Blanchard, the bandleader, has a promising young sextet that includes his long time pianist Edward Simon and young 19 year-old saxophone-playing newcomer Aaron Fletcher. Currently, the latest movie featuring Blanchard, the film composer, Spike Lee’s “Summer of Sam,” is in that marketing purgatory between coming off the big screen and moving on to video. But, there are plenty of Lee’s movies available featuring the work of Blanchard including “Do The Right Thing,” “Mo Better Blues,” “Crooklyn,” and the critically acclaimed score to “Malcolm X,”
“Spike has definitely helped people to understand who I am and what I do as both a leader of a band and a film composer,” Blanchard said by phone from Avatar. “I’m content to live in both worlds right now. I’ve been doing both successfully and I feel proud about that because I’ve known people who’ve had to give up one or the other.”
In the middle part of this century, there were a few well-known Black jazz musicians straddling the line between working in film and on stage including Quincy Jones, Benny Carter, J.J. Johnson, Oliver Nelson and Benny Golson. As we closed the door on the 20th century, one would be hard pressed to find an African-American who’s getting as much work as Blanchard, and not just with Spike Lee. Blanchard’s other film credits include, “The Inkwell,” “Eve’s Bayou,” “Sugar Hill,” and others.
“I have three films I’m working on in the fall,” said Blanchard updating his work. “Two of the projects are solidified, but you know how Hollywood is, I have my deal with them, but I don’t know if they have their deals. I’m supposed to be doing the music for Ice Cube’s sequel to “Friday,” plus something for the director of “Eve’s Bayou.” I also did music for a film for HBO titled “Gia.”

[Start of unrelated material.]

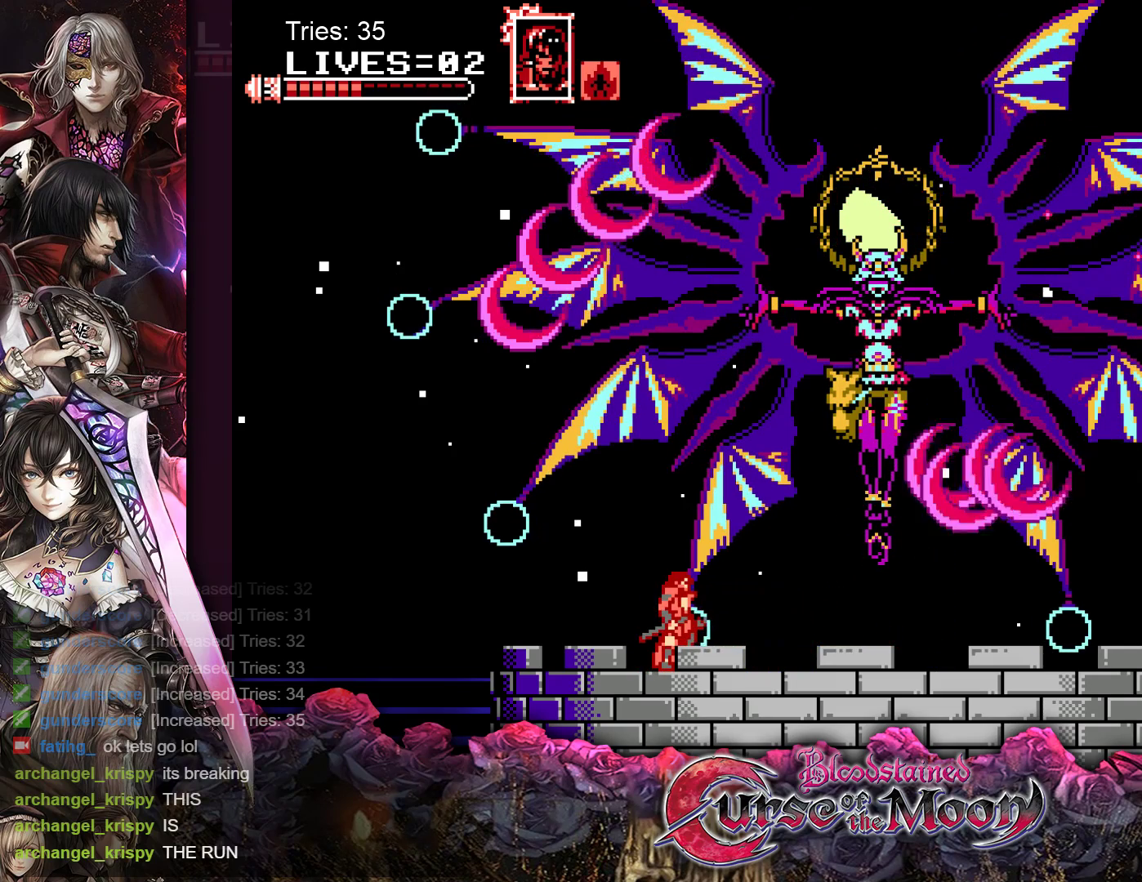
{"buttons": ["R1", "DPAD_RIGHT"], "events": [[50, "Y", "down"], [117, "DPAD_RIGHT", "down"], [167, "Y", "up"], [450, "R1", "down"]]}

Blanchard entered the jazz world via New Orleans where they grow trumpet players the way Iowa grows corn. He was in the first crop of young lions in the late 70’s and early 80’s that practically saved the acoustic jazz movement. With his childhood friend, saxophonist Donald Harrison, he followed fellow New Orleans musicians Wynton and Branford Marsalis into Art Blakey’s legendary Jazz Messengers and on to stardom.
Blakey, a drummer who died in 1990, was influential in jazz because for 35 years he hired a great number of jazz stars while they were in their formative years. Blanchard has followed in Blakey’s footsteps in making sure that younger jazz musicians gain positive experiences. Except for Simon, Blanchard group members are all in their 20’s.
“These guys bring a certain kind of enthusiasm,” Blanchard said. “They have a wide-eyed usefulness that’s cool. It’s kind of like an Art Blakey thing in that you hear about one (young musician) or talk to one and that one starts to expose you to the rest and these guys come in very excited about playing music.”
Blanchard said, like in Blakey’s time, there’s an endless pool of young good musicians in New York to build a band with. However, in the world of music for Hollywood, he admits that the number of young African-Americans is frightfully small, but his ears are always open.
“There is a young sister I know who is really talented and a really good writer and hopefully people will start to take notice. Her name is Kenya Tillery. She sent me some of her work and I saw her at the Sundance Film Festival Lab for gifted composers and filmmakers. She’s a person I think you’re going to hear about in the future.”
The next album for Blanchard will include all original material and his old friend Branford Marsalis with members of his young band. His current album is appropriately titled “Jazz In Film,” and in addition to movie music by Duke Ellington, and Quincy Jones, his own music from the movie “Clockers,” is included. After doing so many movies, the trumpeter said an album of some of his favorite old movie themes was inevitable.
“It was just time. I had written for all these film project with music for larger ensembles and I always wanted to do that for one of my own (record) projects. “Jazz In Film,” was the perfect opportunity to bring both of my backgrounds together to make one concise musical statement.”